Just sitting still for long periods of time can result in fluid retention and swelling, cramping, fatigue and jet lag. In one of the most extreme examples, you could even suffer from deep leg thrombosis, sometimes called “economy class syndrome”.

There are some stretches for flying that you can do in your seat. Most airlines include some kind of article on stretches in their inflight magazine. Look in the back where you find route maps and inflight information.

Don’t worry about looking silly doing stretches for flying because many of the other passengers may be stretching in their seats too. And besides, you’ll probably never see these people again.

Here are a few examples of seat stretches:

1. Ankle circles: Lift your feet off the floor. Draw a circle with the toes, circling your feet away from each other at first, then towards each other.

2. Foot “rocks”: Start with your feet flat on the floor. First keep your heels on the floor and point your toes as high as you can. Back to flat on the floor, then keep the balls of the feet on the floor and pick the heels up as high as you can.

3. Knee lifts: Lift one leg at a time, contracting your thigh muscles. Alternate legs and repeat several times.

4. Knee to chest: Bend forward slightly and lift one leg again. Clasp your hands around your knee and hug it to your chest.
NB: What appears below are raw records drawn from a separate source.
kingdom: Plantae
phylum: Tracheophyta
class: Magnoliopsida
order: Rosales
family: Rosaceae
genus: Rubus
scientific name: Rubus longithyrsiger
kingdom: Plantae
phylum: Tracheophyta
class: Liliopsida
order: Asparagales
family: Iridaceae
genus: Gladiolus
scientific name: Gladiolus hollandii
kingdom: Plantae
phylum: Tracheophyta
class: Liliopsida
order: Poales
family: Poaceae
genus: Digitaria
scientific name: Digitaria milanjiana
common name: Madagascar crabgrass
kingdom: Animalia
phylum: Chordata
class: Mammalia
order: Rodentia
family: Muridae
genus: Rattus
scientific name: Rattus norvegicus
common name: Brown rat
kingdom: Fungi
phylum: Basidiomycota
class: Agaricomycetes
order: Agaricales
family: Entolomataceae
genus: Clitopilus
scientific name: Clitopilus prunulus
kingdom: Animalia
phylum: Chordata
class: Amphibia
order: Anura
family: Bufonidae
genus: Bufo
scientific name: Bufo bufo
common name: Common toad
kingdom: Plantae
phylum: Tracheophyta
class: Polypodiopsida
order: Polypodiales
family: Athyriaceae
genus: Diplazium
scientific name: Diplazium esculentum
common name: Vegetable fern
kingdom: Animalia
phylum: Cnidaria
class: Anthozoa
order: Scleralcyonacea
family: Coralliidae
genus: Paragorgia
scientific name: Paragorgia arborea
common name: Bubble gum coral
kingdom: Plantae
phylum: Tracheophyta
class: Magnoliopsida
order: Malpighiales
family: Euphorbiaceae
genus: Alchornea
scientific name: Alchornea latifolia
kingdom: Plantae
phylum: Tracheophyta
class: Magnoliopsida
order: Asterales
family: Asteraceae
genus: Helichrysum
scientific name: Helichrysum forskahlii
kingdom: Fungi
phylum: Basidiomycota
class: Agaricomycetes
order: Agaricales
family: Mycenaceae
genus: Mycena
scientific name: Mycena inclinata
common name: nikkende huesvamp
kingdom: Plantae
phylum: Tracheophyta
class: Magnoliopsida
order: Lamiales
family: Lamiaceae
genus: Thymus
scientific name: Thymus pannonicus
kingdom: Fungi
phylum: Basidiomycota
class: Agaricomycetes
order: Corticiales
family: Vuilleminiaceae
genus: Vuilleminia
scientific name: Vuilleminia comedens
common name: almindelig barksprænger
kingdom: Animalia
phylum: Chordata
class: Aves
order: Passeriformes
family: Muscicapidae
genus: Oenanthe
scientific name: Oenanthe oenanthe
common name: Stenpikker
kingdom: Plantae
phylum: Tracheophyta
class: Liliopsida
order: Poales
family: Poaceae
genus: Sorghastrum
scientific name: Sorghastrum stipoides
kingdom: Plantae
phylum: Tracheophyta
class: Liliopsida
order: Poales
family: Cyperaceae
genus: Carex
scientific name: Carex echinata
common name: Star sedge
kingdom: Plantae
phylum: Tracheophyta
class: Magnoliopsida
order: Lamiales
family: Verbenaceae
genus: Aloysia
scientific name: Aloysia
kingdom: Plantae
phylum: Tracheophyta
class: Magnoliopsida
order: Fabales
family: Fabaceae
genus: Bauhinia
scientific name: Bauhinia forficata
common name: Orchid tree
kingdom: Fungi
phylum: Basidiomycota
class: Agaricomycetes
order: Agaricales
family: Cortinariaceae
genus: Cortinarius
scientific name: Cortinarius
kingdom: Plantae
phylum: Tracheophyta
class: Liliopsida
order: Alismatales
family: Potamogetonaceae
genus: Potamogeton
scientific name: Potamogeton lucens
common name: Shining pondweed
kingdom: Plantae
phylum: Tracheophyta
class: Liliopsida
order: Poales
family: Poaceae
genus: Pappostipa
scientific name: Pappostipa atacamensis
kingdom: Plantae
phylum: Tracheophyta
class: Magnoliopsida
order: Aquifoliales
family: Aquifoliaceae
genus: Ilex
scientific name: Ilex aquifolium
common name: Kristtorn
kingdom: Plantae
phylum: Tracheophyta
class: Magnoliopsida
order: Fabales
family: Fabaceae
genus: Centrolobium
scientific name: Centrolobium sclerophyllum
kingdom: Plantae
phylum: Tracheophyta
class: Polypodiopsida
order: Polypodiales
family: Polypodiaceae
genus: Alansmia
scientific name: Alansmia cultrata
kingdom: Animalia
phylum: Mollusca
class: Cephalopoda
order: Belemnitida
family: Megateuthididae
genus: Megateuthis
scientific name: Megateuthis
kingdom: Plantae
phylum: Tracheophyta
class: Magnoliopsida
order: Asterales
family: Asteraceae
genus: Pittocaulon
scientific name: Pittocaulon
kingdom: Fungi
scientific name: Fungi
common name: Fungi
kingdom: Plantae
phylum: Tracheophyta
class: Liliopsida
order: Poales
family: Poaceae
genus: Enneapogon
Hold this stretch for a few seconds. Alternate legs and repeat a few times.

5. Neck rolls and stretches: Roll your head around from side to side and front to back. Clasp your hands behind your head and move your head to one side and your arms to the other.

6. Shoulder roll: Hunch shoulders forward, then up and backward, then down and forward. Reverse directions.

7. Forward flex: With both feet on the floor, slowly bend forward and walk your hands down the front of your legs toward your ankles. Hold for several seconds and sit up slowly.

When you get up for a walk, take the opportunity for some standing stretches:

8. Try touching your toes, or bend with your hands clasped behind you. When you are bending over, raise your hands away from your back to stretch and release your shoulders. Cross one leg over the other and bend over to increase the stretch on each leg. Alternate and repeat.

9. Standing in the back of the plane, try putting your weight on one foot and lifting the other off the floor. Bend your knee as high as you can and use your hands to pull your knee in to your chest.

10. Next try an easy quad stretch. Bend one knee behind you. Hold your ankle and pull gently.

If you do stretches while flying, you’ll feel less fatigued after a long flight, and you’ll have fewer muscle aches and pains. Do a few every hour. You may even feel ready to “hit the ground running”, and you’ll definitely feel better for the start of your vacation.